# [Brief]
In the entries below, find the line containing "left elbow: (224, 232)" and the line containing "right front paw: (214, 254)". Copy those two lines and everything between them exactly, and only that.
============
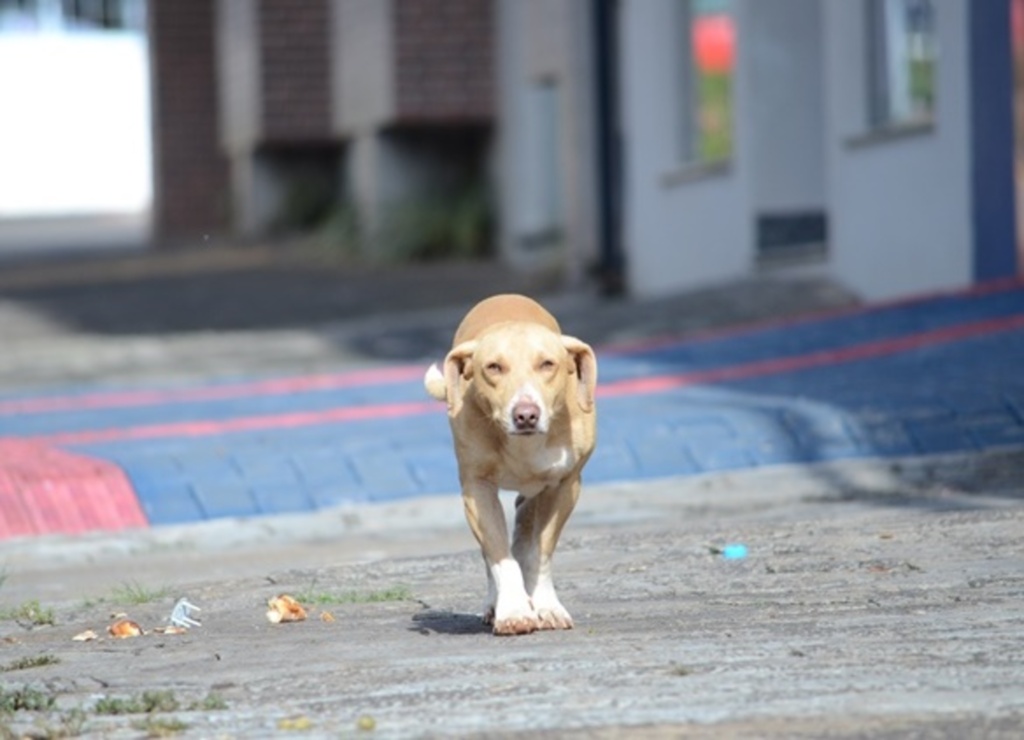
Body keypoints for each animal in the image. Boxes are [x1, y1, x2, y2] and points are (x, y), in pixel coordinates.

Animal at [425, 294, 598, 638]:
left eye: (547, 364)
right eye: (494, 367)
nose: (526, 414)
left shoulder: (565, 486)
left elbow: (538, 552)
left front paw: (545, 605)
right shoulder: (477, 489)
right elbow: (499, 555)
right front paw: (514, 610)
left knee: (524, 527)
============
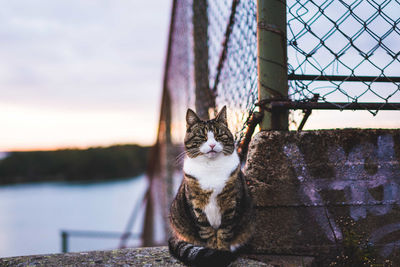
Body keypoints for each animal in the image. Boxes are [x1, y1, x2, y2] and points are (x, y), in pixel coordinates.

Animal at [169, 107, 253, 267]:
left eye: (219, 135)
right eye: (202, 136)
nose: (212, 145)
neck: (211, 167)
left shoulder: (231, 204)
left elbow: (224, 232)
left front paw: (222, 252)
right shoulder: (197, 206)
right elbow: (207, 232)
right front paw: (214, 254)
============
# [Task answer]
left elbow: (224, 232)
left front paw: (222, 252)
right shoulder: (197, 206)
right elbow: (207, 232)
right front paw: (214, 254)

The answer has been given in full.